> EXERCISE DIRECTIONS
For this task, output exactly the lines of the material below starting at the line with "our version of" and ending at the line with "opposed to responding to what McKnight calls"; pictures are to be excluded.
----------------------------------------
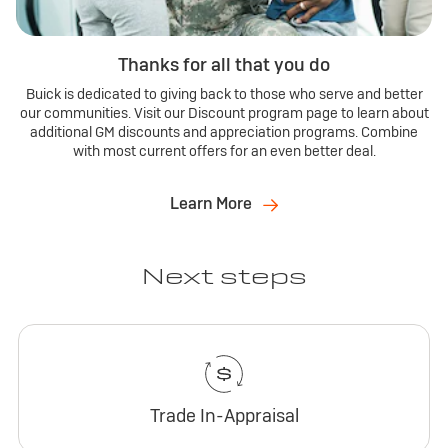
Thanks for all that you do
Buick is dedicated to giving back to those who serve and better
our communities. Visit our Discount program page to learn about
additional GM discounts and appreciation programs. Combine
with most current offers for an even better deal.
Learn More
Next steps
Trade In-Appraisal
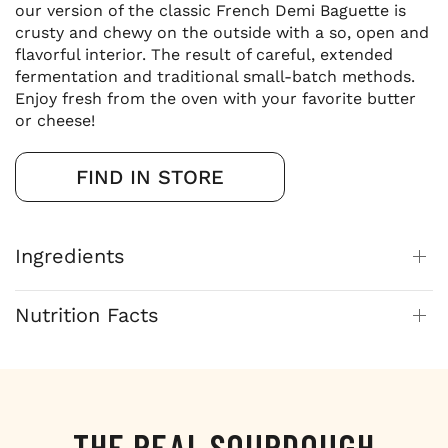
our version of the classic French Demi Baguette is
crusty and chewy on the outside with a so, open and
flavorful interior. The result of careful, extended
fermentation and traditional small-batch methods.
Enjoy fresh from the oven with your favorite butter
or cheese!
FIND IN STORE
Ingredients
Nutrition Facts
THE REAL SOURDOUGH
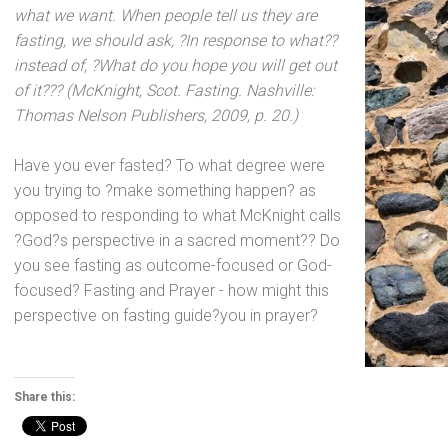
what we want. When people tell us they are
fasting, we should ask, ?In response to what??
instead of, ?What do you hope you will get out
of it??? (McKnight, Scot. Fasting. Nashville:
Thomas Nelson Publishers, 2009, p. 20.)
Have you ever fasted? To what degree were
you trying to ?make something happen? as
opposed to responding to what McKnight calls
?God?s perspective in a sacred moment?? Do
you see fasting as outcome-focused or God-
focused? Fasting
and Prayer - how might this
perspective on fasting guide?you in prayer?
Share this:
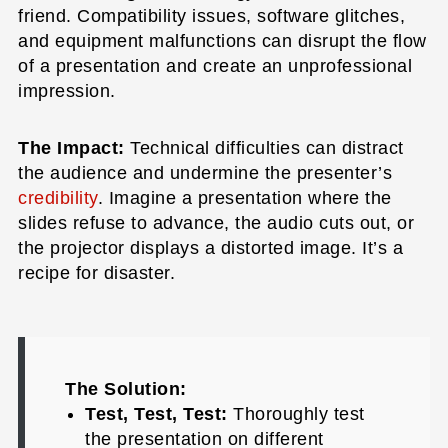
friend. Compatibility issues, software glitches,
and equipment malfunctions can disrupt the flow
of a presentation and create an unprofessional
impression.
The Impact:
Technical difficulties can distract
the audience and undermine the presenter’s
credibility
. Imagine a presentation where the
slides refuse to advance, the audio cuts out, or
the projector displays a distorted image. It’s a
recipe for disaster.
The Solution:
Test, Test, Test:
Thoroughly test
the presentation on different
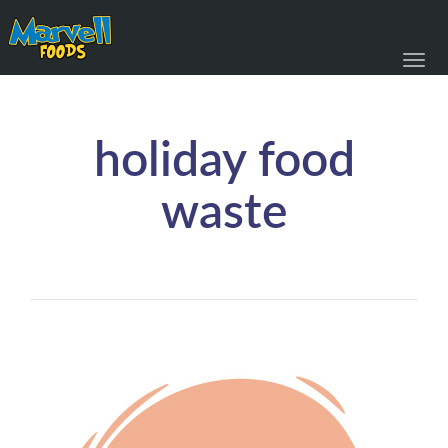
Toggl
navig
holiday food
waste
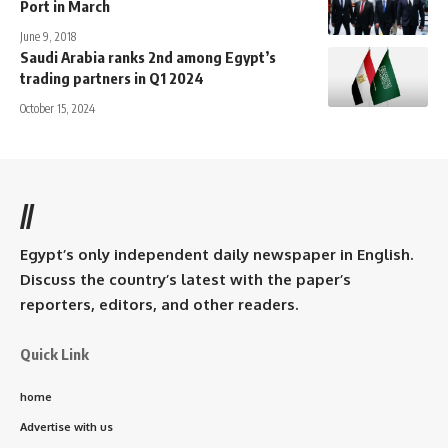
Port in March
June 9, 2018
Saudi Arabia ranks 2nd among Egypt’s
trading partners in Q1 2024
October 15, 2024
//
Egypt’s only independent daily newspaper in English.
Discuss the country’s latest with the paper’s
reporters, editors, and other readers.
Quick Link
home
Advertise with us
----------------------------------------
> RESPONSE BOX
our version of the classic French Demi Baguette is
crusty and chewy on the outside with a so, open and
flavorful interior. The result of careful, extended
fermentation and traditional small-batch methods.
Enjoy fresh from the oven with your favorite butter
or cheese!
FIND IN STORE
Ingredients
Nutrition Facts
THE REAL SOURDOUGH
what we want. When people tell us they are
fasting, we should ask, ?In response to what??
instead of, ?What do you hope you will get out
of it??? (McKnight, Scot. Fasting. Nashville:
Thomas Nelson Publishers, 2009, p. 20.)
Have you ever fasted? To what degree were
you trying to ?make something happen? as
opposed to responding to what McKnight calls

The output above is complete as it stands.